(INFORMATION SUPPLIED begins)
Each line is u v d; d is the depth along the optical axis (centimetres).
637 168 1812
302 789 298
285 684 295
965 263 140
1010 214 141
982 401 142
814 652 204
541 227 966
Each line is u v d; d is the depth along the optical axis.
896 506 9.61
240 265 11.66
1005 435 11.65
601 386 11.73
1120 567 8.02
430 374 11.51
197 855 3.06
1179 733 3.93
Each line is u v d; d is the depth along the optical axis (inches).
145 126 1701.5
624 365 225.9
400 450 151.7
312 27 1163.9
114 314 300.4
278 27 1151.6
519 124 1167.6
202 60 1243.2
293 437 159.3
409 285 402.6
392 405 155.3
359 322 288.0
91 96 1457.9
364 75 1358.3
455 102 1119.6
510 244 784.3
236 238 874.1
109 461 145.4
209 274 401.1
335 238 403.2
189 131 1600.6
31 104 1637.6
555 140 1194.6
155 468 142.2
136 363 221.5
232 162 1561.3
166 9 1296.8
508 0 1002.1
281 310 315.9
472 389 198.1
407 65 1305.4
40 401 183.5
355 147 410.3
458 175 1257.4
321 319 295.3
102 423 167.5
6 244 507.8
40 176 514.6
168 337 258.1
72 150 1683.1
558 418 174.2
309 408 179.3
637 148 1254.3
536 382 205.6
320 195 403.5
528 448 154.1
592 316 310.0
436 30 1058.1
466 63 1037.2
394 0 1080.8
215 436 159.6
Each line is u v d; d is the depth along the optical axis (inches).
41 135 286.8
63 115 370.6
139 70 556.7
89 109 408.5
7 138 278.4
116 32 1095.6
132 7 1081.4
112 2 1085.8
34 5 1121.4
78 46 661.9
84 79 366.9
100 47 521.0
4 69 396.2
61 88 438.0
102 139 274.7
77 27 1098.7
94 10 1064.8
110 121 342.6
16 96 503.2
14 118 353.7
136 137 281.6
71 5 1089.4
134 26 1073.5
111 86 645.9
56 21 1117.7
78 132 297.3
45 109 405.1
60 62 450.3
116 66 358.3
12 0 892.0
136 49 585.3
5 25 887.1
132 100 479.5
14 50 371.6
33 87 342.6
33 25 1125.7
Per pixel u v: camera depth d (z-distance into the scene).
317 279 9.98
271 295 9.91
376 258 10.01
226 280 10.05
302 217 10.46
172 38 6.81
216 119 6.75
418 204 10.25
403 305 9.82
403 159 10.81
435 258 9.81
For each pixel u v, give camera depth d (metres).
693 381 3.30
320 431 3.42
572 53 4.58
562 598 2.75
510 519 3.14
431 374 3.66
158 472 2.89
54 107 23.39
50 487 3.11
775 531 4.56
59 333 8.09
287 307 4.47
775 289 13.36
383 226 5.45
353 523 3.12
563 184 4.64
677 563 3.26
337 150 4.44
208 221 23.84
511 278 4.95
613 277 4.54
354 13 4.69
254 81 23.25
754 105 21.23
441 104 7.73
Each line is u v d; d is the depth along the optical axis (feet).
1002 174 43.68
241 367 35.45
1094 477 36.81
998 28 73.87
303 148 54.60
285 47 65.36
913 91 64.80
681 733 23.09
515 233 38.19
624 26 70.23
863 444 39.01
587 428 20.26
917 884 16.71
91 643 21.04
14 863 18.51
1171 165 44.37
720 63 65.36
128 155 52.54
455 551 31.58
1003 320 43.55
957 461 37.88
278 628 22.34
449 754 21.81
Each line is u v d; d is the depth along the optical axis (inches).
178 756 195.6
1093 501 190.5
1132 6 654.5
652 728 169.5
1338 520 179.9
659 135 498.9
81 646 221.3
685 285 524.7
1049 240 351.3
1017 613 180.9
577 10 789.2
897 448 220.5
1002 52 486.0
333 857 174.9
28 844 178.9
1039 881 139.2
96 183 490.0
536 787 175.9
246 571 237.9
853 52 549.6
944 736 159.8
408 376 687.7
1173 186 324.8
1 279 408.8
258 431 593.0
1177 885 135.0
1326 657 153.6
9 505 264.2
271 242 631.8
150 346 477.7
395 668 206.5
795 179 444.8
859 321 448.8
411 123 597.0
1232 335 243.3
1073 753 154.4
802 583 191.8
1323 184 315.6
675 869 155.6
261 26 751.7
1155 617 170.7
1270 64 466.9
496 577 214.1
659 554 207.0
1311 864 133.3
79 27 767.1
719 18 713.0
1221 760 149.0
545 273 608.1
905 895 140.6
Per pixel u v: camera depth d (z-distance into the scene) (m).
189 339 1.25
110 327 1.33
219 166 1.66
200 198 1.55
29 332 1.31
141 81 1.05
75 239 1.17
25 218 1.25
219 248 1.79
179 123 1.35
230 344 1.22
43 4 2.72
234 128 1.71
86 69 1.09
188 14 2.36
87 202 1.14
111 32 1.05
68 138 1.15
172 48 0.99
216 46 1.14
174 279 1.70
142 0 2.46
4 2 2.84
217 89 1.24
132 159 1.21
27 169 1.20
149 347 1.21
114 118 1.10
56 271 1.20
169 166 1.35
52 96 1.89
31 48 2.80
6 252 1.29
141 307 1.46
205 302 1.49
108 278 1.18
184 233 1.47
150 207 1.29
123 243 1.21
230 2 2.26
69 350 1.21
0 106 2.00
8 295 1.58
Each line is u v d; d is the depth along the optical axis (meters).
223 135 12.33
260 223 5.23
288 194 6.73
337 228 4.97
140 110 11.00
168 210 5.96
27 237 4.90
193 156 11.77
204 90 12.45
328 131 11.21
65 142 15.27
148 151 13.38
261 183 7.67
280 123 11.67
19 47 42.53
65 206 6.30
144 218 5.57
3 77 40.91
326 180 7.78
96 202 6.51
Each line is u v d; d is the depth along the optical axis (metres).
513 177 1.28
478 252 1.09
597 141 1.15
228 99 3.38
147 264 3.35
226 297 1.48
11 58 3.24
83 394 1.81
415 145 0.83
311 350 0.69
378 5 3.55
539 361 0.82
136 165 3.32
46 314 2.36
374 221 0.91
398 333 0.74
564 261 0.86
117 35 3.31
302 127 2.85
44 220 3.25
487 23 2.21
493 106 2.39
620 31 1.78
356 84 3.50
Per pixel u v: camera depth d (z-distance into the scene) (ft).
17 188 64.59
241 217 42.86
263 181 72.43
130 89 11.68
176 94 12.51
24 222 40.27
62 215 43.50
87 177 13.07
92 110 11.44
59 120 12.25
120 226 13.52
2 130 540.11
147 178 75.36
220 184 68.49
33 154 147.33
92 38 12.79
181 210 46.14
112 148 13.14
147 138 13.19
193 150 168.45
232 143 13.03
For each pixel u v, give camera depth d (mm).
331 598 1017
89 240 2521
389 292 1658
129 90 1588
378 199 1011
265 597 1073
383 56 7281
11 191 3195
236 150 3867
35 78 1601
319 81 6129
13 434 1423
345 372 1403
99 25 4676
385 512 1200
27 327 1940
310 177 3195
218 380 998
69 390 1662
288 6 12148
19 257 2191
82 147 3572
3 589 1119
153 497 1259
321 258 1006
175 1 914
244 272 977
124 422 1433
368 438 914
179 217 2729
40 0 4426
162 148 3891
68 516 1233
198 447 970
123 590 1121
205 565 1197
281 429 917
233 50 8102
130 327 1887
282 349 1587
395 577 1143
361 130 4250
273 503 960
(INFORMATION SUPPLIED ends)
From the records above, copy out the line with "775 531 4.56", the line with "1002 52 486.0", and every line between them, word for word.

◆ SOLUTION
775 531 4.56
59 333 8.09
287 307 4.47
775 289 13.36
383 226 5.45
353 523 3.12
563 184 4.64
677 563 3.26
337 150 4.44
208 221 23.84
511 278 4.95
613 277 4.54
354 13 4.69
254 81 23.25
754 105 21.23
441 104 7.73
Each line is u v d; d is the depth along the optical axis (feet).
1002 174 43.68
241 367 35.45
1094 477 36.81
998 28 73.87
303 148 54.60
285 47 65.36
913 91 64.80
681 733 23.09
515 233 38.19
624 26 70.23
863 444 39.01
587 428 20.26
917 884 16.71
91 643 21.04
14 863 18.51
1171 165 44.37
720 63 65.36
128 155 52.54
455 551 31.58
1003 320 43.55
957 461 37.88
278 628 22.34
449 754 21.81
Each line is u v d; d is the depth along the optical axis (inches).
178 756 195.6
1093 501 190.5
1132 6 654.5
652 728 169.5
1338 520 179.9
659 135 498.9
81 646 221.3
685 285 524.7
1049 240 351.3
1017 613 180.9
577 10 789.2
897 448 220.5
1002 52 486.0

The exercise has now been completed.